The managing director said as a part of its comprehensive solution, ACI distributes herbicides, pesticides and insecticides for crop protections.
He suggests mechanical intervention by using machine in every phase of cultivation for increasing productivity as Bangladesh is a land-constraint country.
“Mechanical intervention can reduce production cost besides increasing yield,” he noted.
ACI Agrolink has six business components -- seeds, fertilisers, crop protection, animal health, and agriculture machineries.
In reply to a query, the managing director said his priorities are successful operation of buying and selling commodities, and gradual diversification of forward and backward linkages.
Re-launch of Anchor Milk
ACI Agrolink has recently re-launched Anchor Milk, a product from New Zealand, in Bangladesh with the view to creating and expanding the milk market of the country.
Explaining the reasons for ACI embarking on milk business, Ansarey said: “Milk is very essential for human health, but Bangladeshi people don’t like to drink packeted liquid and powdered milk for lack of confidence in its quality. That’s why ACI has joined hands with Fonterra, New Zealand, to distribute its milk in Bangladesh as Fonterra has international repute of ensuring quality.”

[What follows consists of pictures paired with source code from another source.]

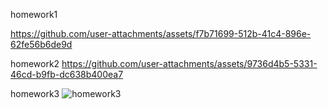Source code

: homework1

https://github.com/user-attachments/assets/f7b71699-512b-41c4-896e-62fe56b6de9d



homework2
https://github.com/user-attachments/assets/9736d4b5-5331-46cd-b9fb-dc638b400ea7



homework3
![homework3](https://github.com/user-attachments/assets/6a29911e-b5aa-4152-993d-b9736f2802fe)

Taking about the quality of Anchor Milk, he said Fonterra ensures 100-percent quality of its products, which, unlike many other brands, come directly from farmers, not from any factory.
The managing director said his company is initially marking Anchor brand powdered milk and will eventually launch many other products such as liquid milk, yogurt, cheese and custard made of locally collected milk whenever people’s confidence in the brand will grow. See page Biz-2
“Not only ACI, but also farmers of the country will be benefited once a big milk market is created,” he maintained.
Ansarey said his company is working to distribute mixed semen for enhancing milk production across the country. “Our initiatives will increase overall productivity as a cow from mixed semen can give up to 50 litres of milk a day.”
In reply to a question, he said ACI Agrolink would like to be the number one milk company in the country. “For that, we are distributing semen and setting up bull stations from where we will create high quality semen.”
ACI Agrolink assures farmers that the semen it provides will survive, otherwise farmers will be compensated.
Agribusiness potential
Ansarey, a PhD in ecology who teaches at different universities, believes Bangladesh has huge prospect in expansion of agribusiness. He said the country can export rice, potato and greater quantity of shrimp by increasing production.
He said ACI has already paved the way for successful agribusiness in Bangladesh and urged others to invest more in the agribusiness as his company alone cannot develop the market to the optimum level.
Describing Bangladesh as a beautiful and fantastic country, he said Bangladesh has some vulnerability besides countless attractions.
“Whenever we brand our country to attract foreign investors, we should highlight both the vulnerabilities and attractions... In this case, the government can use the success stories of local corporate houses that have repute abroad,” he opined.
For the overall development of the country, Ansarey suggests developing every potential sector, ending the concentration of and dependence on a few.
Citing that 30 percent of the population of the country is youth, he said they need to be made entrepreneurs, through modest beginning, by providing training and other supports.
He suggested change in curriculum of school and college and syllabus at university level to turn youths entrepreneurs.
Apart from ACI Agrolink and ACI Agribusinesses, Ansarey leads Premiaflex Plastics Ltd and ACI Motors Ltd as the managing director and CEO.